GOAL OF THE EXERCISE – Repeat the records below verbatim and include no pictures.

------------------------

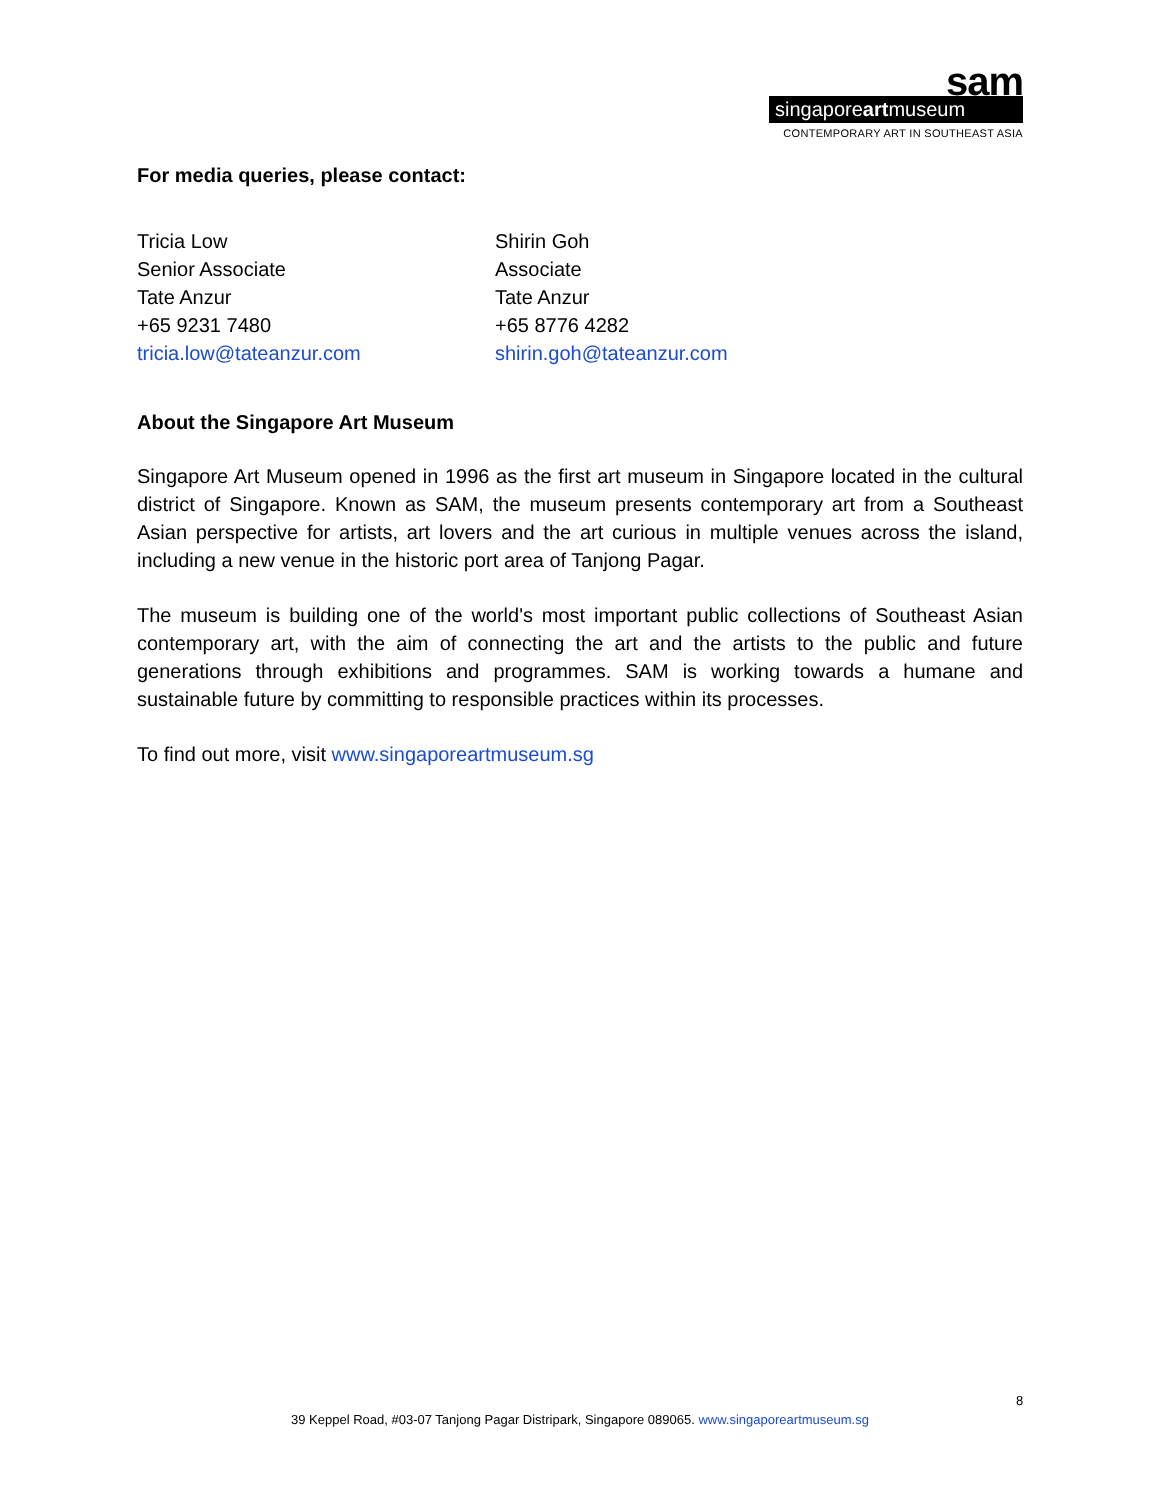sam
singaporeartmuseum
CONTEMPORARY ART IN SOUTHEAST ASIA
For media queries, please contact:
Tricia Low
Senior Associate
Tate Anzur
+65 9231 7480
tricia.low@tateanzur.com
Shirin Goh
Associate
Tate Anzur
+65 8776 4282
shirin.goh@tateanzur.com
About the Singapore Art Museum
Singapore Art Museum opened in 1996 as the first art museum in Singapore located in the cultural district of Singapore. Known as SAM, the museum presents contemporary art from a Southeast Asian perspective for artists, art lovers and the art curious in multiple venues across the island, including a new venue in the historic port area of Tanjong Pagar.
The museum is building one of the world's most important public collections of Southeast Asian contemporary art, with the aim of connecting the art and the artists to the public and future generations through exhibitions and programmes. SAM is working towards a humane and sustainable future by committing to responsible practices within its processes.
To find out more, visit www.singaporeartmuseum.sg
8
39 Keppel Road, #03-07 Tanjong Pagar Distripark, Singapore 089065. www.singaporeartmuseum.sg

------------------------

SOLUTION –
sam
singaporeartmuseum
CONTEMPORARY ART IN SOUTHEAST ASIA
For media queries, please contact:
Tricia Low
Senior Associate
Tate Anzur
+65 9231 7480
tricia.low@tateanzur.com
Shirin Goh
Associate
Tate Anzur
+65 8776 4282
shirin.goh@tateanzur.com
About the Singapore Art Museum
Singapore Art Museum opened in 1996 as the first art museum in Singapore located in the cultural district of Singapore. Known as SAM, the museum presents contemporary art from a Southeast Asian perspective for artists, art lovers and the art curious in multiple venues across the island, including a new venue in the historic port area of Tanjong Pagar.
The museum is building one of the world's most important public collections of Southeast Asian contemporary art, with the aim of connecting the art and the artists to the public and future generations through exhibitions and programmes. SAM is working towards a humane and sustainable future by committing to responsible practices within its processes.
To find out more, visit www.singaporeartmuseum.sg
8
39 Keppel Road, #03-07 Tanjong Pagar Distripark, Singapore 089065. www.singaporeartmuseum.sg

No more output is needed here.